Word identification or word-breaking is an important component of natural language processing applications that process textual inputs. In particular, word-breaking is important in most search engines. The search engines perform word-breaking on input strings for several purposes. For example, word-breaking is applied to input strings to determine component words of a compound word.
Word identification or word-breaking is an especially important task for search engines while processing languages, such as Chinese, which have no blank spaces between words. Such languages, which are sometimes referred to as agglutinative languages, include Chinese, Japanese and Korean, for example. An agglutinative language is a language in which words are made up of a linear sequence of distinct morphemes, and each component of meaning is represented by its own morpheme.

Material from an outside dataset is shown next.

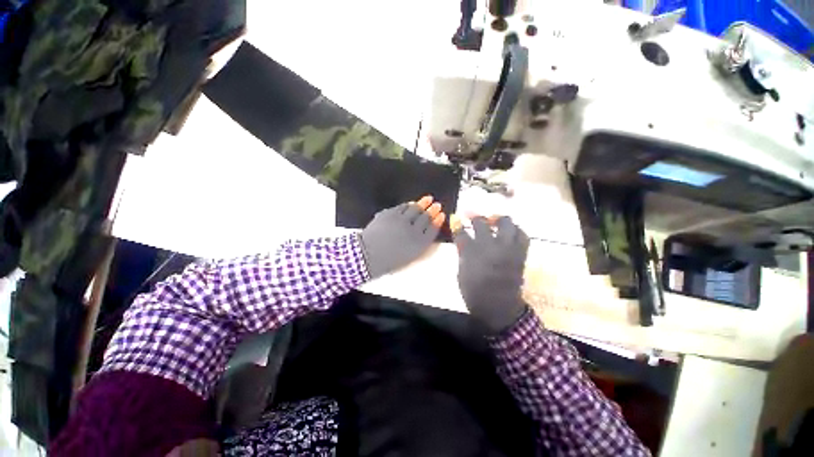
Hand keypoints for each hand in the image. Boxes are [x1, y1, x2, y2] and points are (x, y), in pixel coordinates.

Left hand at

Other examples of agglutinative languages include Sumerian, Hourrite, Ourartou, Basque and Turkish. Generally, in agglutinative languages, words can be compounded without spaces separating the component words.
In languages such as Chinese, word-breaking is typically implemented by searching for nouns. However, these nouns may be new words which do not exist in the original dictionaries or lexicons used by the word-breaker. When this occurs, the word-breaker cannot properly identify words from web pages and user queries. This in turn causes a lower precision rate in the search results.
Collecting new words for a custom lexicon used by the word-breaker is an endless task. Existing techniques for collecting the new words for the custom lexicon are time consuming and burdensome. Typically, new words are manually collected by search engine developers for addition to the custom lexicon used by that search engine. New words are also manually collected by developers for inclusion in the next product generation's system dictionary. The time consuming and labor intensive nature of these new word collection techniques leaves much to be desired.